» **Your assignment**
Write out every record below exactly, so that nothing differs from what is shown.

[Data excerpts]
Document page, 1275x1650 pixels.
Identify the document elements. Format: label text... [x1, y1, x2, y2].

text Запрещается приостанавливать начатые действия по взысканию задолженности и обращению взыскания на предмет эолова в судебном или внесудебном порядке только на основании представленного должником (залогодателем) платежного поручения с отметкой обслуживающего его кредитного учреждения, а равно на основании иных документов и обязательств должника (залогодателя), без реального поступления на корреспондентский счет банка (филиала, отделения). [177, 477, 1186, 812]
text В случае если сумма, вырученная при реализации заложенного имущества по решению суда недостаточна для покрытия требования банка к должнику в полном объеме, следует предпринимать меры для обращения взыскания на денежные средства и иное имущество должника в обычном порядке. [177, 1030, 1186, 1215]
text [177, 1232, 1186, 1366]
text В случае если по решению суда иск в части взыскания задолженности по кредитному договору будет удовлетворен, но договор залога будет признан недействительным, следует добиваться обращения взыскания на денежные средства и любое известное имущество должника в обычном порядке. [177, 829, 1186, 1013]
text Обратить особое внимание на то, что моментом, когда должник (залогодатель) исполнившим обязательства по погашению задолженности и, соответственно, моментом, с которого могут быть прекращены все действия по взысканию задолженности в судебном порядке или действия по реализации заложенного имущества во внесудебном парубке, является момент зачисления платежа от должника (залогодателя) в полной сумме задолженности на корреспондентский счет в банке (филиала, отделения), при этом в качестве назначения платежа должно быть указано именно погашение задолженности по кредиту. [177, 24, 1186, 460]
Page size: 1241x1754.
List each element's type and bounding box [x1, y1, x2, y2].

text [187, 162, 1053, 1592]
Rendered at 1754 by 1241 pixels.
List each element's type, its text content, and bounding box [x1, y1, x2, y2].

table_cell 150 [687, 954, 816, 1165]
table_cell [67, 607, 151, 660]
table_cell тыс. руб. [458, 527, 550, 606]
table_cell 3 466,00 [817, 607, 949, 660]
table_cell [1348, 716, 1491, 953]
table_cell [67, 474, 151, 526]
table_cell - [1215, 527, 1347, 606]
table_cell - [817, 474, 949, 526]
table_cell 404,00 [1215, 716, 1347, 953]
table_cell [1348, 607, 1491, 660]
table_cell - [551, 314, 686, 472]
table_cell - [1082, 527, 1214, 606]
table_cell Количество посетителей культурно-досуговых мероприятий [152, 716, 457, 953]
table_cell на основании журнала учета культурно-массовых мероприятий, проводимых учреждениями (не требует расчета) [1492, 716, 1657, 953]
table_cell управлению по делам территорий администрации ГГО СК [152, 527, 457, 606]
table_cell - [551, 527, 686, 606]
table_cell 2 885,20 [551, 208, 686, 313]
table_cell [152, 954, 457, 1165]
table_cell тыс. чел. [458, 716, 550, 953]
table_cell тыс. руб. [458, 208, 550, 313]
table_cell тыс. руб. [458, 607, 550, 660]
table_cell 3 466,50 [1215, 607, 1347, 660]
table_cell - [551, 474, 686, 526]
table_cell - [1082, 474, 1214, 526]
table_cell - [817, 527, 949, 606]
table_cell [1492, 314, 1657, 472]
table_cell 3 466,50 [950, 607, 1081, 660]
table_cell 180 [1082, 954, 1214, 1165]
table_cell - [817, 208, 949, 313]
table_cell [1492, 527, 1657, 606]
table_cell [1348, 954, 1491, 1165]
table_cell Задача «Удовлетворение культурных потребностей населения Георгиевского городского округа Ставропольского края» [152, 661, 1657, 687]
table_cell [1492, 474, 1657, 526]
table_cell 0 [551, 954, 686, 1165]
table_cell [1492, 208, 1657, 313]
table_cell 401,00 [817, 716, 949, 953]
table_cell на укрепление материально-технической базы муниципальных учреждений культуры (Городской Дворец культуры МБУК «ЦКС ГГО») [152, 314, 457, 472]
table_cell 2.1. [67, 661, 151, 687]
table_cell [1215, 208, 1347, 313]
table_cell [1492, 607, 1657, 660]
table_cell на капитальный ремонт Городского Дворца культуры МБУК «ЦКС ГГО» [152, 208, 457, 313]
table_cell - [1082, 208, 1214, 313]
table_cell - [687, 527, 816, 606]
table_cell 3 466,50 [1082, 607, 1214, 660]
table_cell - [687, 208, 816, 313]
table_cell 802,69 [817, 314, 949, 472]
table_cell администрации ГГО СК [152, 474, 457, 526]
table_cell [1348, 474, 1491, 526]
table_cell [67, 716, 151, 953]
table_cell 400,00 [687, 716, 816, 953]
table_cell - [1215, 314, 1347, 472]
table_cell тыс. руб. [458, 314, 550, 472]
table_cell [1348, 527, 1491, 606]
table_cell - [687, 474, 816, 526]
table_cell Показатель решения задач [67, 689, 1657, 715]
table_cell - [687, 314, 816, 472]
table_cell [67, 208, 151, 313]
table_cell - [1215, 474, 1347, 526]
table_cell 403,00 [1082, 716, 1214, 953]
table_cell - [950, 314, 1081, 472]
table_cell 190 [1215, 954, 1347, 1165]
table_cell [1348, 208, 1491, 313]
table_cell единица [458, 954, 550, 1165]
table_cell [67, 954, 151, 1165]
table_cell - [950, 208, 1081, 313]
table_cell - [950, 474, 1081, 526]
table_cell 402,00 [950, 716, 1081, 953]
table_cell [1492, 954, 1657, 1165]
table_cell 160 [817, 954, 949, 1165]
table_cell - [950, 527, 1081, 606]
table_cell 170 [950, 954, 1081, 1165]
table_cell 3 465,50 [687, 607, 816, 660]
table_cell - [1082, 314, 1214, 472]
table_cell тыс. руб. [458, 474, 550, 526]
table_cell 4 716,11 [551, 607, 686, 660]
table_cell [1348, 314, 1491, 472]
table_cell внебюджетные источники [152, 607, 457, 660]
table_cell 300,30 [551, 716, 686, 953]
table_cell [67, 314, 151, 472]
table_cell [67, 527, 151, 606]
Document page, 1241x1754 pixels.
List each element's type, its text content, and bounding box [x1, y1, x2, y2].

» **Exercise solution**
Document page, 1275x1650 pixels.
Identify the document elements. Format: label text... [x1, y1, x2, y2].

text Запрещается приостанавливать начатые действия по взысканию задолженности и обращению взыскания на предмет эолова в судебном или внесудебном порядке только на основании представленного должником (залогодателем) платежного поручения с отметкой обслуживающего его кредитного учреждения, а равно на основании иных документов и обязательств должника (залогодателя), без реального поступления на корреспондентский счет банка (филиала, отделения). [177, 477, 1186, 812]
text В случае если сумма, вырученная при реализации заложенного имущества по решению суда недостаточна для покрытия требования банка к должнику в полном объеме, следует предпринимать меры для обращения взыскания на денежные средства и иное имущество должника в обычном порядке. [177, 1030, 1186, 1215]
text [177, 1232, 1186, 1366]
text В случае если по решению суда иск в части взыскания задолженности по кредитному договору будет удовлетворен, но договор залога будет признан недействительным, следует добиваться обращения взыскания на денежные средства и любое известное имущество должника в обычном порядке. [177, 829, 1186, 1013]
text Обратить особое внимание на то, что моментом, когда должник (залогодатель) исполнившим обязательства по погашению задолженности и, соответственно, моментом, с которого могут быть прекращены все действия по взысканию задолженности в судебном порядке или действия по реализации заложенного имущества во внесудебном парубке, является момент зачисления платежа от должника (залогодателя) в полной сумме задолженности на корреспондентский счет в банке (филиала, отделения), при этом в качестве назначения платежа должно быть указано именно погашение задолженности по кредиту. [177, 24, 1186, 460]
Page size: 1241x1754.
List each element's type and bounding box [x1, y1, x2, y2].

text [187, 162, 1053, 1592]
Rendered at 1754 by 1241 pixels.
List each element's type, its text content, and bounding box [x1, y1, x2, y2].

table_cell 150 [687, 954, 816, 1165]
table_cell [67, 607, 151, 660]
table_cell тыс. руб. [458, 527, 550, 606]
table_cell 3 466,00 [817, 607, 949, 660]
table_cell [1348, 716, 1491, 953]
table_cell [67, 474, 151, 526]
table_cell - [1215, 527, 1347, 606]
table_cell - [817, 474, 949, 526]
table_cell 404,00 [1215, 716, 1347, 953]
table_cell [1348, 607, 1491, 660]
table_cell - [551, 314, 686, 472]
table_cell - [1082, 527, 1214, 606]
table_cell Количество посетителей культурно-досуговых мероприятий [152, 716, 457, 953]
table_cell на основании журнала учета культурно-массовых мероприятий, проводимых учреждениями (не требует расчета) [1492, 716, 1657, 953]
table_cell управлению по делам территорий администрации ГГО СК [152, 527, 457, 606]
table_cell - [551, 527, 686, 606]
table_cell 2 885,20 [551, 208, 686, 313]
table_cell [152, 954, 457, 1165]
table_cell тыс. чел. [458, 716, 550, 953]
table_cell тыс. руб. [458, 208, 550, 313]
table_cell тыс. руб. [458, 607, 550, 660]
table_cell 3 466,50 [1215, 607, 1347, 660]
table_cell - [551, 474, 686, 526]
table_cell - [1082, 474, 1214, 526]
table_cell - [817, 527, 949, 606]
table_cell [1492, 314, 1657, 472]
table_cell 3 466,50 [950, 607, 1081, 660]
table_cell 180 [1082, 954, 1214, 1165]
table_cell - [817, 208, 949, 313]
table_cell [1492, 527, 1657, 606]
table_cell [1348, 954, 1491, 1165]
table_cell Задача «Удовлетворение культурных потребностей населения Георгиевского городского округа Ставропольского края» [152, 661, 1657, 687]
table_cell [1492, 474, 1657, 526]
table_cell 0 [551, 954, 686, 1165]
table_cell [1492, 208, 1657, 313]
table_cell 401,00 [817, 716, 949, 953]
table_cell на укрепление материально-технической базы муниципальных учреждений культуры (Городской Дворец культуры МБУК «ЦКС ГГО») [152, 314, 457, 472]
table_cell 2.1. [67, 661, 151, 687]
table_cell [1215, 208, 1347, 313]
table_cell [1492, 607, 1657, 660]
table_cell на капитальный ремонт Городского Дворца культуры МБУК «ЦКС ГГО» [152, 208, 457, 313]
table_cell - [1082, 208, 1214, 313]
table_cell - [687, 527, 816, 606]
table_cell 3 466,50 [1082, 607, 1214, 660]
table_cell - [687, 208, 816, 313]
table_cell 802,69 [817, 314, 949, 472]
table_cell администрации ГГО СК [152, 474, 457, 526]
table_cell [1348, 474, 1491, 526]
table_cell [67, 716, 151, 953]
table_cell 400,00 [687, 716, 816, 953]
table_cell - [1215, 314, 1347, 472]
table_cell тыс. руб. [458, 314, 550, 472]
table_cell [1348, 527, 1491, 606]
table_cell - [687, 474, 816, 526]
table_cell Показатель решения задач [67, 689, 1657, 715]
table_cell - [687, 314, 816, 472]
table_cell [67, 208, 151, 313]
table_cell - [1215, 474, 1347, 526]
table_cell 403,00 [1082, 716, 1214, 953]
table_cell - [950, 314, 1081, 472]
table_cell 190 [1215, 954, 1347, 1165]
table_cell [1348, 208, 1491, 313]
table_cell единица [458, 954, 550, 1165]
table_cell [67, 954, 151, 1165]
table_cell - [950, 208, 1081, 313]
table_cell - [950, 474, 1081, 526]
table_cell 402,00 [950, 716, 1081, 953]
table_cell [1492, 954, 1657, 1165]
table_cell 160 [817, 954, 949, 1165]
table_cell - [950, 527, 1081, 606]
table_cell 170 [950, 954, 1081, 1165]
table_cell 3 465,50 [687, 607, 816, 660]
table_cell - [1082, 314, 1214, 472]
table_cell тыс. руб. [458, 474, 550, 526]
table_cell 4 716,11 [551, 607, 686, 660]
table_cell [1348, 314, 1491, 472]
table_cell внебюджетные источники [152, 607, 457, 660]
table_cell 300,30 [551, 716, 686, 953]
table_cell [67, 314, 151, 472]
table_cell [67, 527, 151, 606]
Document page, 1241x1754 pixels.
List each element's type, its text content, and bounding box [x1, y1, x2, y2].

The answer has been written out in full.